--- Material provided ---
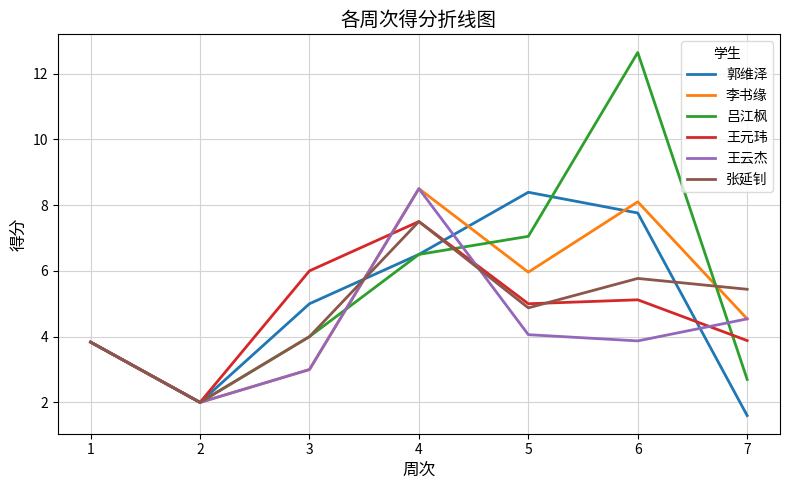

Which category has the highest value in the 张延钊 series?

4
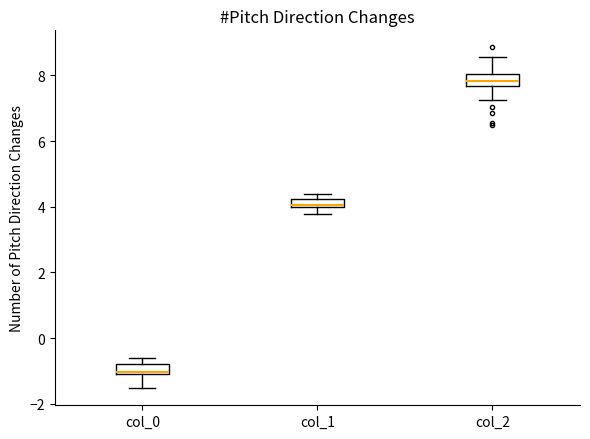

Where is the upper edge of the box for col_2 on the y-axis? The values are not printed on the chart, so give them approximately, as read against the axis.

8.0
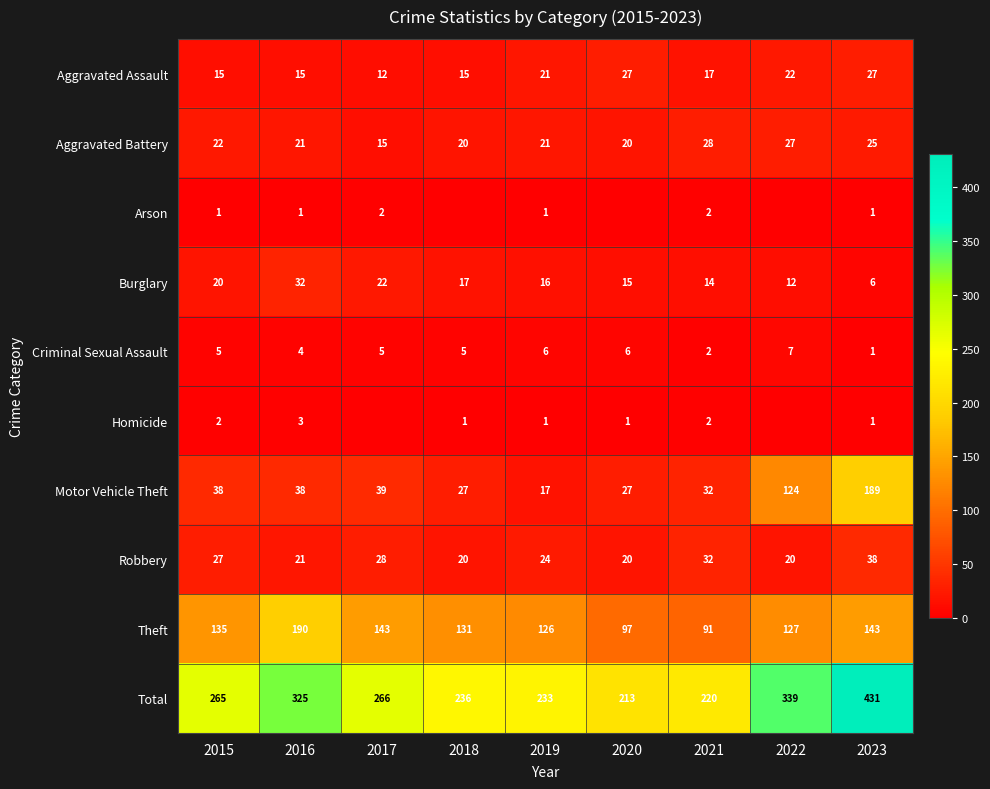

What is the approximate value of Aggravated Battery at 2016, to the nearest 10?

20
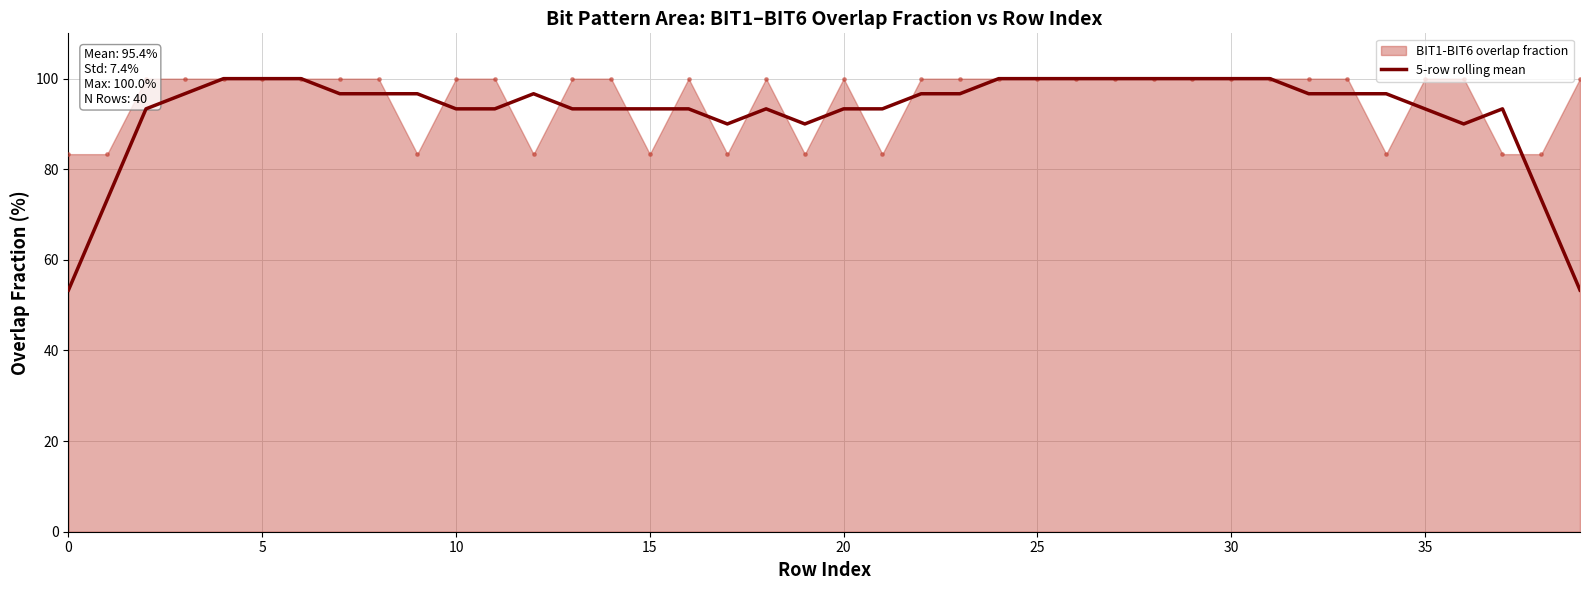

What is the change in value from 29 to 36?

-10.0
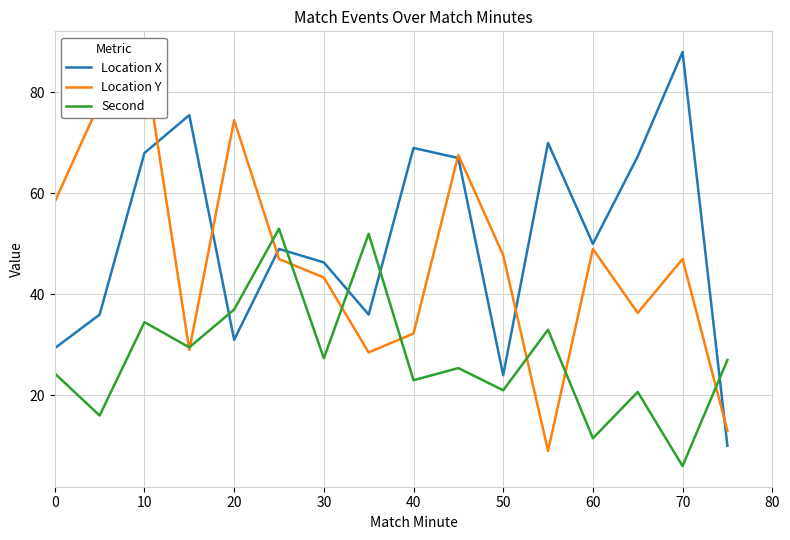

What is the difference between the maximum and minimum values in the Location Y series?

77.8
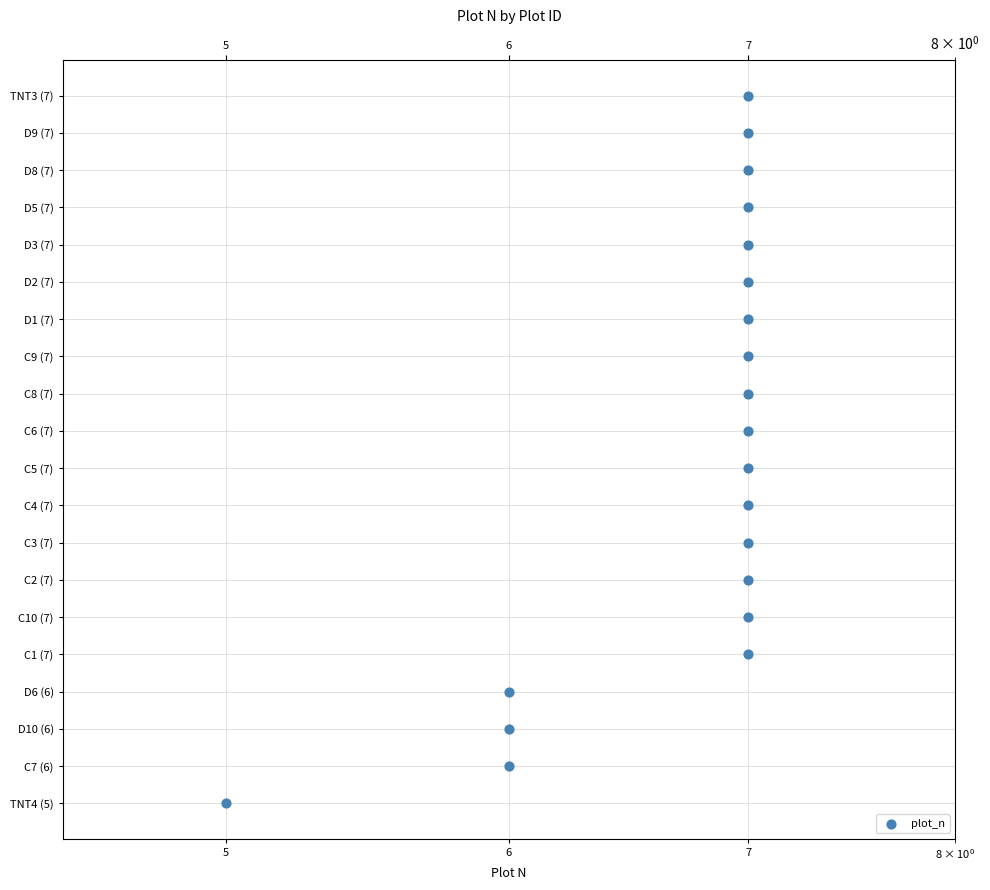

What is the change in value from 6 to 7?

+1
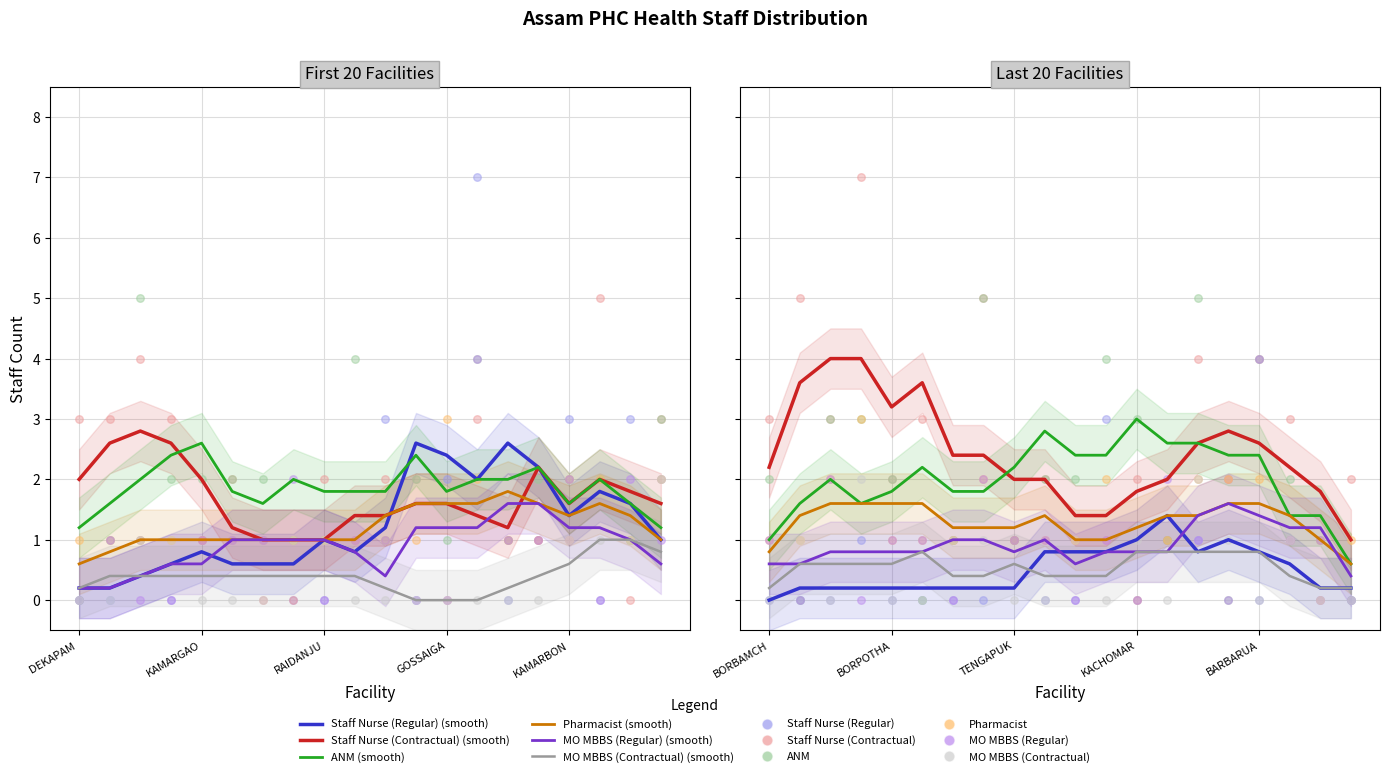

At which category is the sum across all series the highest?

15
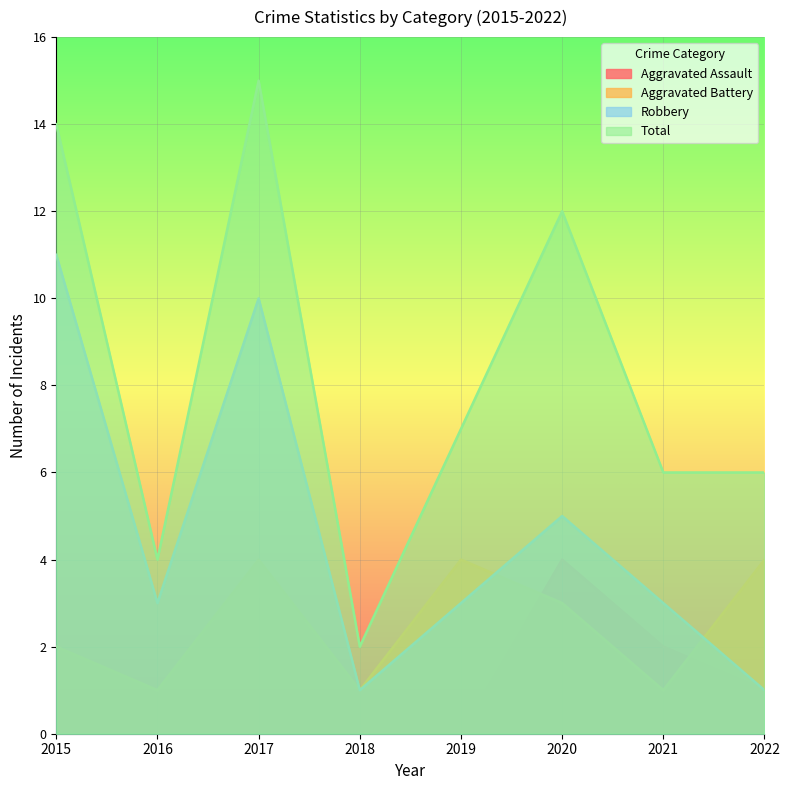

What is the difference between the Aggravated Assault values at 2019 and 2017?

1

--- Your goal ---
Could you collect every line in the records above that contains the word "values" and copy each one out in full?

--- Response to this task ---
Where is the upper edge of the box for col_2 on the y-axis? The values are not printed on the chart, so give them approximately, as read against the axis.
What is the difference between the maximum and minimum values in the Location Y series?
What is the difference between the Aggravated Assault values at 2019 and 2017?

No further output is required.